How to run a distributed query and get different sections of the result to each executor

lukeb · February 5, 2019, 7:28am

I’ve got quite a large dataset in Couchbase which I’m processing in parallel, however the initial query is starting to get too big to fit on a single machine. It’s also a very slow operation to repartition the data once the full query result has arrived. Is there any way to send this query to the executors to be run in parallel, so that each executor gets a different section of the results?

I’m on 2.2.0 of Spark / Couchbase connector.

daschl · February 5, 2019, 7:42am

Unfortunately there is no way for Couchbase at the moment to split up a n1ql query for you since it won’t be possible to assemble the results back in the exact form (since individual queries are not coordinated and it is not clear how to shard the query properly).

You’d have to run the query on one executor and then I think spark provides a way to repartition the response to multiple workers based on some information you have available in the data payload. Is that an option that might work for you?

lukeb · February 5, 2019, 8:06am

Unfortunately not, that’s exactly the issue. The query result won’t fit on a single executor. When you say individual queries aren’t coordinated, do you mean that OFFSET and LIMIT clauses will produce some duplicate results? I’m considering distributing queries that will return a range of the data to the executors instead.

daschl · February 5, 2019, 8:39am

@lukeb it depends on the type of workload you have. Since the indexes are updated in the background, it could be that 3 independent queries are returning different results depending on where the indexes are at each time of the query. If you know this is not a problem in your env (i.e. you do not have updates going on at the time of query or those updates do not affect the indexes… or you are okay with a little “fuzziness” then this might be a viable option). It’s just that we cannot provide those guarantees in a generic effort.

lukeb · February 6, 2019, 7:53am

I’m attempting to run different portions of the query using OFFSET / LIMIT / ORDER BY, but I’m running into this issue now:

java.lang.IllegalStateException: The content of this Observable (querySignature.c05a72da-8aa5-493c-bf15-3c7dbd48e753) is already released. Subscribe earlier or tune the CouchbaseEnvironment#autoreleaseAfter() setting.

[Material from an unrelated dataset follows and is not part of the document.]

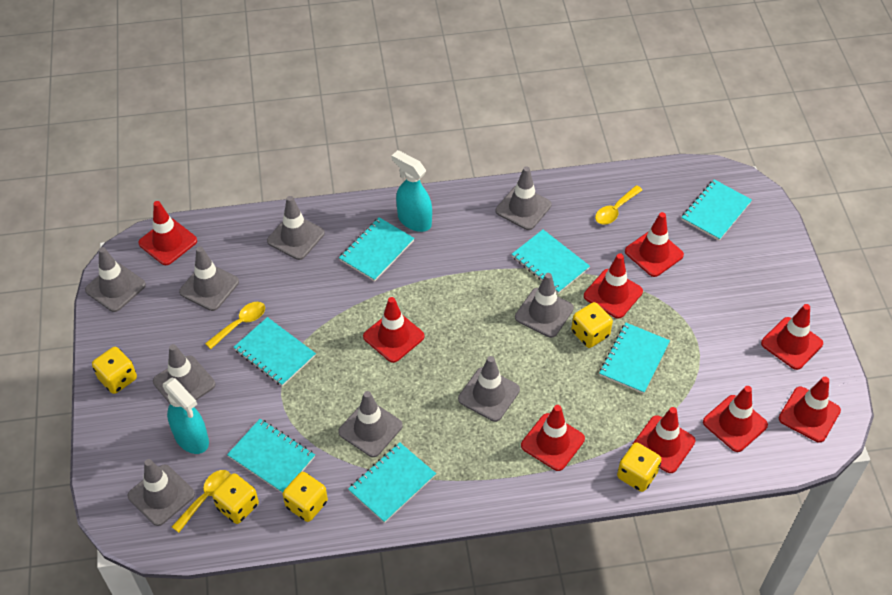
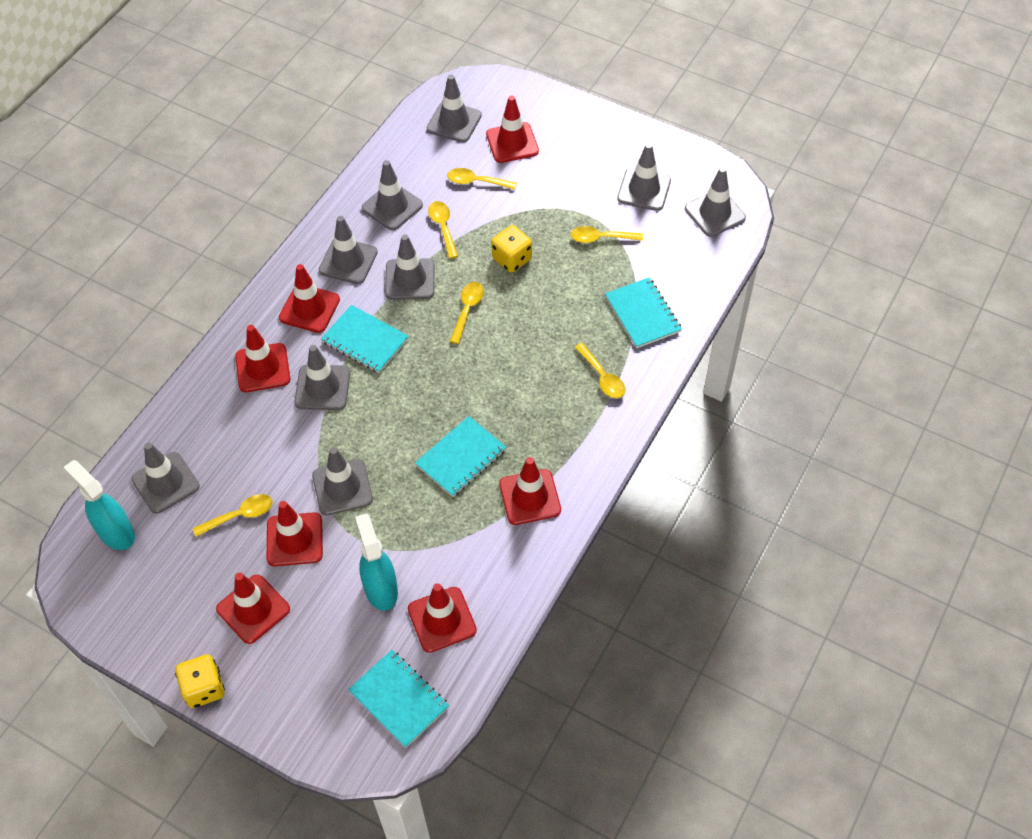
red traffic cone: [138,201,197,265] [363,297,425,363] [521,405,585,471] [584,253,643,319] [625,212,684,277] [632,407,695,473] [703,386,768,452] [761,304,823,370] [779,377,841,443] = 9 -> [216,573,290,644] [235,325,290,392] [267,501,323,566] [279,264,340,333] [408,583,477,653] [486,96,539,163] [499,457,561,525] = 7
turquoise notebook: [227,419,315,493] [234,317,316,386] [339,217,414,281] [348,442,436,523] [512,230,590,294] [599,323,670,394] [681,179,752,241] = 7 -> [321,305,409,373] [348,650,449,748] [415,416,507,497] [605,277,682,348] = 4
yellow dice: [92,347,137,394] [212,473,259,524] [283,472,328,522] [571,302,613,348] [617,442,662,492] = 5 -> [175,654,225,708] [491,225,532,273] = 2
yellow spoon: [172,470,231,533] [205,302,265,349] [595,185,642,225] = 3 -> [193,494,273,537] [428,201,458,259] [447,168,517,190] [449,282,484,344] [570,226,643,243] [574,343,625,398] = 6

It happens while mapping each of the queries into their result rows:

val paginatedQuery = sc.parallelize(queryStrings, numPartitions)
val responses = paginatedQuery.map(page => RunQueryPage(page))
val results = responses.flatMap(r => r)

Each executor runs this method to run the query and get the results:

  def RunQueryPage(queryString: String) : List[String] = {
    val queryResult = SingContext.jobBucket.query(N1qlQuery.simple(queryString))
    val rows = queryResult.allRows()
    val jsonData = rows.map(r => r.value().toString).toList
    jsonData
  }

I don’t see any Observables anywhere in the N1QLQueryResult object, so I’ve got no idea what is timing out.

lukeb · February 12, 2019, 1:31am

It seems that using the regular Bucket object on the executors hits the autoreleaseAfter limit for any query that doesn’t return almost instantly. Moving to the async API fixed the issue for me.